Innovative Concepts

Making Big Decisions

Launching a campaign to expand the facilities that house essential programs?  I highly encourage those with dreams of expansion to watch the remarkable video and be prepared to answer these four questions repeatedly.  
Committing to these four questions from the University of Chicago’s report, Set in Stone  identifies the tipping point for a successful outcome:
1. Does this project continue to support our purpose and mission? 
2. Are we building the capacity of the organization (funding, leadership, partnerships, users) to manage this project when we are finished?  
3. Do we have the funding we need, when we need it to complete the project?
4. Is there broad community support for the project when it is completed? Will it benefit many or just a few?
Being willing to ask ourselves powerful questions repeatedly is the difference between those who thrive and those who just survive or ultimately cease to exist. 

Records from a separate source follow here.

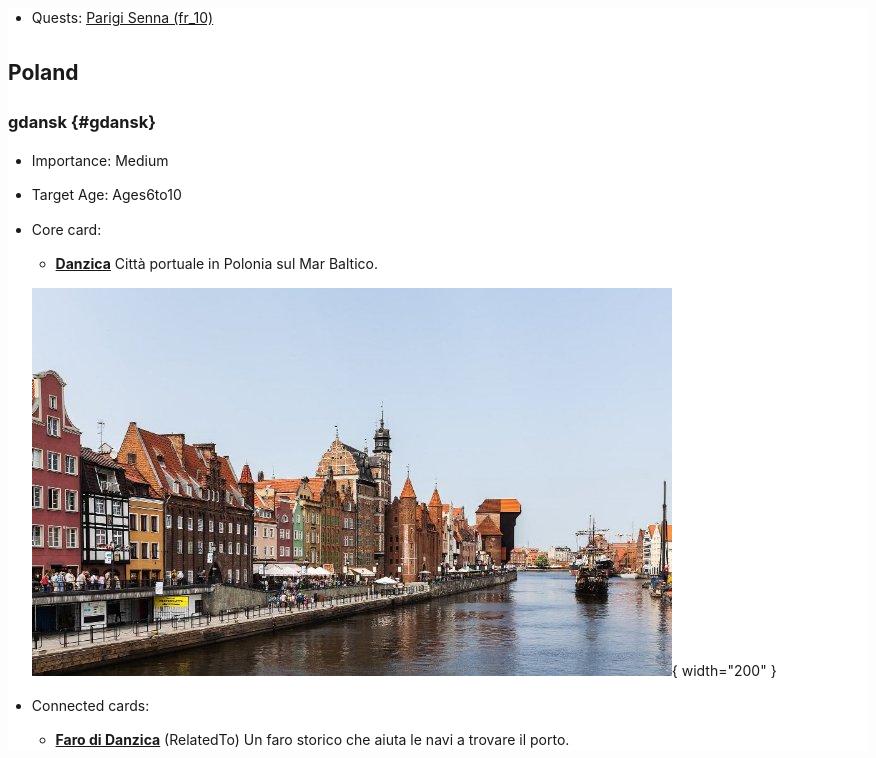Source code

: - Quests: [Parigi Senna (fr_10)](../quests/quest/fr_10.md)

## Poland

### gdansk {#gdansk}
- Importance: Medium  
- Target Age: Ages6to10
- Core card:
    - **[Danzica](../cards/index.md#gdansk)**
    Città portuale in Polonia sul Mar Baltico.

    ![preview gdansk](../../../assets/img/content/cards/gdansk.jpg){ width="200" }

- Connected cards:
    - **[Faro di Danzica](../cards/index.md#gdansk_lighthouse)** (RelatedTo)
    Un faro storico che aiuta le navi a trovare il porto.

When You Only Have The Answer

When you only have the answer it is easy to walk around looking for the right equation to make your answer compute.  If you run a school that believes your budget only balances when you have 450 students enrolled it is easy to deduce that you need 50 students per grade.  However, we rarely ask the question, “how small could we be?”  What if we only enrolled 300 students?  What would that do to the learning environment, the effectiveness of the teachers, program selection, resources, partnerships?  It is a question worthy of exploring for many enterprises.

  

Kai Ryssdal from Marketplace radio interviewed Malcom Gladwell about his new book, David and Goliath: Underdogs, Misfits, and the Art of Batteling Giants. One of Gladwell’s more provocative questions is, ‘how small can we be?’  He suggested his fellow Canadians ask this question of their country.  Does Canada as a series of micro-states make more sense than the current and vast version.  It leads to an intriguing conversation that does not always have easy answers.

A powerful exercise from the the Heath Brother’s book, Decisive is to run the vanishing options test.  Start stripping away the peripheral features of a program or organization to see when it becomes uncoupled from its purpose.  A summer camp may realize that it could continue to deliever its core belief without archery, arts and crafts, swimming, skit night, and an overnight backpack.  But if they removed the nightly campfire the experience would fundamentally change.  The campfire offers the platform on which community is created, stories that highlight the camp’s values are exchanged, and the bond of friendship are solidified.  As they begin to rebuild the camp from its core there is a greater appreciation for the programs layer on top of the fundamental portion.

Try it today.  Ask how how small your cause can be?  Try running the vanishing options test.  Move forward with more certainty about what is nonnegotiable and what adds color to your efforts.